The (In)Vulnerability of Ranked Voting Procedures that Are Not Condorcet–Consistent to Various Paradoxes

Abstract

The (in)vulnerability of six ranked voting procedures which are not Condorcet–consistent (Borda count, Alternative vote, Coombs’ procedure, Bucklin’s procedure, Range Voting and Majority Judgment) to 13 paradoxes is examined in this chapter. For those systems that are vulnerable to some voting paradoxes the vulnerability is demonstrated through illustrative examples showing that there are profiles where the paradoxes in question happen when the respective procedures are in use. And for those systems that are invulnerable to some voting paradoxes the invulnerability is explained.

This chapter is partly based on Felsenthal (2012) which contains several examples devised by the second–named author.

All ranked procedures that are not Condorcet–consistent violate Smith’s (1973) Condorcet Principle (cf. Sect. 2.1.3 in Chap. 2). As is demonstrated in Example 6.5.11.1 (in Chap. 6) some of the Condorcet–consistent procedures too may violate this Principle.

All the procedures surveyed in this chapter are invulnerable to the Dependence on Order of Voting (DOV) Paradox (cf.
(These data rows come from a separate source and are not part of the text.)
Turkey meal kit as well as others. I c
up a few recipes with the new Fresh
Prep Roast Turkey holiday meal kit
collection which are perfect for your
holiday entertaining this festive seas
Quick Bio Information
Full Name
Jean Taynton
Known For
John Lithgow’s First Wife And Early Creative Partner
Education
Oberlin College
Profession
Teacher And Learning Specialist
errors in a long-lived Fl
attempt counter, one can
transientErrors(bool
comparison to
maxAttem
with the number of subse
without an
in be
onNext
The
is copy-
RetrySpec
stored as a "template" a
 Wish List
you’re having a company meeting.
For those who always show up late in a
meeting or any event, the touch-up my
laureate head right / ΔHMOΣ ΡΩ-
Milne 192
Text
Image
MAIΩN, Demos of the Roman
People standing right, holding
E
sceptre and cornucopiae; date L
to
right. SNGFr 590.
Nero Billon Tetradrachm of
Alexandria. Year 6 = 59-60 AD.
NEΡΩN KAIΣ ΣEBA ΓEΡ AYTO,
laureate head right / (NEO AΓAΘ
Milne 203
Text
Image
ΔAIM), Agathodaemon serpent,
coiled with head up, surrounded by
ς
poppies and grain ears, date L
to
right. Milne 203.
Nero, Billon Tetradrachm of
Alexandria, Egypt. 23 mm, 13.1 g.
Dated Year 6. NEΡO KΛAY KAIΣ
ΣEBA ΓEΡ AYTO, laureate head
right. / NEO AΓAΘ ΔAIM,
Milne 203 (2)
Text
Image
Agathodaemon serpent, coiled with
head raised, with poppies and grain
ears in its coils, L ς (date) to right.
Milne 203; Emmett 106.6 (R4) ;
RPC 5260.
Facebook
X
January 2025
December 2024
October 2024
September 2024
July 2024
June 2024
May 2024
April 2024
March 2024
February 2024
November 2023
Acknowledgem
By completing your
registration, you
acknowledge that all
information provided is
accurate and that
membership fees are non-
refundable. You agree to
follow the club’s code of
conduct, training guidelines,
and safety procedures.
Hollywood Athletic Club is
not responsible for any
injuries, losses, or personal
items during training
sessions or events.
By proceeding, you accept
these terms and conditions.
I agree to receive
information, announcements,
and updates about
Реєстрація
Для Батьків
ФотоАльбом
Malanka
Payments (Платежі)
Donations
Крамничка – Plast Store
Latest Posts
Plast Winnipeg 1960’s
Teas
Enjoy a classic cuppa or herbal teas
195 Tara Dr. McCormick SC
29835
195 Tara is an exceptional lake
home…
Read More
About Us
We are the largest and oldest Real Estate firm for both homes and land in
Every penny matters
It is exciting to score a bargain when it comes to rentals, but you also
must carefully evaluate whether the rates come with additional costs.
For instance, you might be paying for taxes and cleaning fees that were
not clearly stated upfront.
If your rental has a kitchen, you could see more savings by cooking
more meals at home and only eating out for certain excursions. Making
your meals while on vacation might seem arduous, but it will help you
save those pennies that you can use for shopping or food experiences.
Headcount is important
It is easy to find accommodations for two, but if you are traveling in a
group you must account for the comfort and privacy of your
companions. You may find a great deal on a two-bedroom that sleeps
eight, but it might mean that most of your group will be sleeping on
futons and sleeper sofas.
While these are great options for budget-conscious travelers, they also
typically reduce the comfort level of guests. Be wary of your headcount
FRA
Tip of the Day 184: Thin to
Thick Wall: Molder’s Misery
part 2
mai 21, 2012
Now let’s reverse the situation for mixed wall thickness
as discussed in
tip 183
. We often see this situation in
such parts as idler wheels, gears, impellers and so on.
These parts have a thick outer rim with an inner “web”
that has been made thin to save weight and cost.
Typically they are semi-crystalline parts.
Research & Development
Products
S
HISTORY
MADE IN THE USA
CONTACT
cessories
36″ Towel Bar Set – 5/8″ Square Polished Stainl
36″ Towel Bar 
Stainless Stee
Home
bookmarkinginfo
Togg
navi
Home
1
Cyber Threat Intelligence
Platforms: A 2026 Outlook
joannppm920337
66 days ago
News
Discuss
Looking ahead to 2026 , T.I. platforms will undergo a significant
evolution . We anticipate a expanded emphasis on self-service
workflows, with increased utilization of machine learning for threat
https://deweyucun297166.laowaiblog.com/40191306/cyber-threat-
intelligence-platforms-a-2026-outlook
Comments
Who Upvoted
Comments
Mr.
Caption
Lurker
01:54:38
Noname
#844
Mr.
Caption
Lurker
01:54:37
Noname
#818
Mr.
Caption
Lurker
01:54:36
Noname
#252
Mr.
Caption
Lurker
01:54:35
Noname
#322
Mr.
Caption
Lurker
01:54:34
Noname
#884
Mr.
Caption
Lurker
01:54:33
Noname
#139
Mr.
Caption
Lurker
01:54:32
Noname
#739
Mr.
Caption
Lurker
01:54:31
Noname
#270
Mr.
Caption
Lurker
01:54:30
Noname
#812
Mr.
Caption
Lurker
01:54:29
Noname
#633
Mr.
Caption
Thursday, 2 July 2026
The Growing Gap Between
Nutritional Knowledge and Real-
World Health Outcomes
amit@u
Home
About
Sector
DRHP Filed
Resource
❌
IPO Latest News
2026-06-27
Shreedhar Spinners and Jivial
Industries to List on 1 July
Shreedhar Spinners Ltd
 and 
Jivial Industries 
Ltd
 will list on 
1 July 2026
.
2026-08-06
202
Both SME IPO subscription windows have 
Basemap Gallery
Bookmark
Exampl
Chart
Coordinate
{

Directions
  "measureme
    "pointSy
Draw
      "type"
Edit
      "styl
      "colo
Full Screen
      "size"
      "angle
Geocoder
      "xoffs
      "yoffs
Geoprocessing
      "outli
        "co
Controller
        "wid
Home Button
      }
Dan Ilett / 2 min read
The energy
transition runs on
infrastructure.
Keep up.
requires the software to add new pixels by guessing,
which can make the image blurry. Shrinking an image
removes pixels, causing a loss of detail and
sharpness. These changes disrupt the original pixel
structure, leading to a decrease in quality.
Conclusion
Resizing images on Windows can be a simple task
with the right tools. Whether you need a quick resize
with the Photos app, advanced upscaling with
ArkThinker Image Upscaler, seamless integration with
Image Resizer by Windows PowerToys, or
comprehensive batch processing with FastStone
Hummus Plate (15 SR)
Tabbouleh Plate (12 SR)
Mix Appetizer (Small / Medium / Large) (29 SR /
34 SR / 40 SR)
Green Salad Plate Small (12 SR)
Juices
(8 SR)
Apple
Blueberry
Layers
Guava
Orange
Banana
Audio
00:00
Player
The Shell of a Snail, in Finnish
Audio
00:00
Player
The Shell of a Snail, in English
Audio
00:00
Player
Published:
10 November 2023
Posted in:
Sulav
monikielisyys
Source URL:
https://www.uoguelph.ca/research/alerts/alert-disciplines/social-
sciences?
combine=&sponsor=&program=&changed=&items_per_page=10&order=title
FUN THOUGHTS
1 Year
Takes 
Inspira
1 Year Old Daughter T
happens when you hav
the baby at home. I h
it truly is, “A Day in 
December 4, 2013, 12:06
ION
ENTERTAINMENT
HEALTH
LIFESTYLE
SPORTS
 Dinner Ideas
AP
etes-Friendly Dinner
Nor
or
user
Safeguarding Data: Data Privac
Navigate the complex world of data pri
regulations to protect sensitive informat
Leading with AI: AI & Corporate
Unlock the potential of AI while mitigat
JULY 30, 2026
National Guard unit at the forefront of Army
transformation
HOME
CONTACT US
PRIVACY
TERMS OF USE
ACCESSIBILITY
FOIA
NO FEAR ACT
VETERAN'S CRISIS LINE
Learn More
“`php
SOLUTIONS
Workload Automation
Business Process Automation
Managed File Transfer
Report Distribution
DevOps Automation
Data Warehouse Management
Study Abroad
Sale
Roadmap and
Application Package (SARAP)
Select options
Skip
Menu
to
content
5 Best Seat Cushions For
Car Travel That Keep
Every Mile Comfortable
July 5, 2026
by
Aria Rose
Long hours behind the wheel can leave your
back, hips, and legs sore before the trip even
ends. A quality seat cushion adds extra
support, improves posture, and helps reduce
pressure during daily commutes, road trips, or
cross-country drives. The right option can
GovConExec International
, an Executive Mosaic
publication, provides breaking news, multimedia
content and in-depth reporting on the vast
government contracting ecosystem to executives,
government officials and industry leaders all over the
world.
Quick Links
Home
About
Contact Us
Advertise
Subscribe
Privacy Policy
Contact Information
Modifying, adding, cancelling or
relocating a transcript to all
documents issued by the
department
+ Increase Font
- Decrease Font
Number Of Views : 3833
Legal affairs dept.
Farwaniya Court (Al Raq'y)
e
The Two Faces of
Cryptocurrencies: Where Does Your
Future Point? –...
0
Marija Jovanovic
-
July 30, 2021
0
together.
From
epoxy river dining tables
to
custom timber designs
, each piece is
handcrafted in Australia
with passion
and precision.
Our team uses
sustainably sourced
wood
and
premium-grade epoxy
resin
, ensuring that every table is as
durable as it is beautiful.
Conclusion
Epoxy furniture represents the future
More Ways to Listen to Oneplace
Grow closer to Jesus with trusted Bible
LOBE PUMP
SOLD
Sect. 2.2.8 in Chap. 2) because under these procedures all candidates are voted upon simultaneously rather than sequentially.

Appendices

Exercises

Problem 5.1

A ranking R of v voters together with its reversal R′ of v voters is called a reversal component by Saari. Show that adding such a component to any 3–alternative profile leaves the Borda ranking of the alternatives unchanged. Show that adding such a component to a 3–alternative profile, may change the Plurality Voting winner. Illustrate using the following profile.

No. of voters	Preference ordering
4	a \( \succ \) b \( \succ \) c
3	b \( \succ \) c \( \succ \) a
2	c \( \succ \) b \( \succ \) a

Problem 5.2

Consider the following procedure: given the profile of voter preference rankings, give each alternative ranked first by a voter 1 point, each alternative ranked second 2 points etc. Now, sum up the points given to each alternative and form the collective ranking on the basis of the sum of scores of the alternatives so that those with larger scores are ranked higher than those with lower scores. How does this method relate to the Borda count? How could this method be modified to end up with a system that always ends up with the same results as the Borda count?

Problem 5.3

Determine the winner according to the Majority Judgment (MJ) procedure given that the following five voters, 1–5, assign ordinal grades on a scale from A (lowest) to F (highest) to three alternatives, x, y, z.

Alternative\voter	1	2	3	4	5
X	C	C	C	F	F
Y	D	A	A	D	D
Z	B	F	B	B	E

Problem 5.4

Assign to grades A–F in Problem 5.3 numerical values (or scores) from 1 to 6, respectively. Then compute the sum of scores for each alternative and determine which alternative is the winner if the winner is the alternative which has the highest sum. How does the result differ from the MJ outcome?

Answers to Exercises

Problem 5.1

Let the ranking R be a \( \succ \) b \( \succ \) c and let the R′ ranking be c \( \succ \) b \( \succ \) a. Then a’s total Borda score is added by 2v points, b’s by v + v = 2v points, and c’s by 2v points. Hence the differences between the Borda scores remain the same as before adding the reversal component.

Adding such a component to a 3–alternative profile may change the Plurality Voting winner if before the addition of the reversal component there was a tie between a and b, it is broken in a’s favor when the reversal component is added. Thus, if we add to the (original) profile 4 voters with c \( \succ \) a \( \succ \) b ranking and 4 voters with its reversal, then the resulting profile gets the following form:

No. of voters	Preference orderings
4	a \( \succ \) b \( \succ \) c
3	b \( \succ \) c \( \succ \) a
2	c \( \succ \) b \( \succ \) a
4	c \( \succ \) a \( \succ \) b
4	b \( \succ \) a \( \succ \) c

Thus b is the Plurality Voting winner.

Problem 5.2

This system of assigning points to alternatives results in a social preference ordering which is the reverse of that obtained under Borda’s procedure. To obtain the same social preference ordering as that obtained under Borda’s procedure one must reverse the order of preference in the social preference ordering, i.e., the alternative with the smallest score should be ranked first and that with the largest score should be ranked last.

Problem 5.3

The median grades of alternatives x, y, z are C, D, and B, respectively, so alternative y wins.

Problem 5.4

If one replaces the grades A–F by the numbers 1–6, respectively, then the sum of x’s grades is 21, that of y is 14, and that of z is 17, so x wins.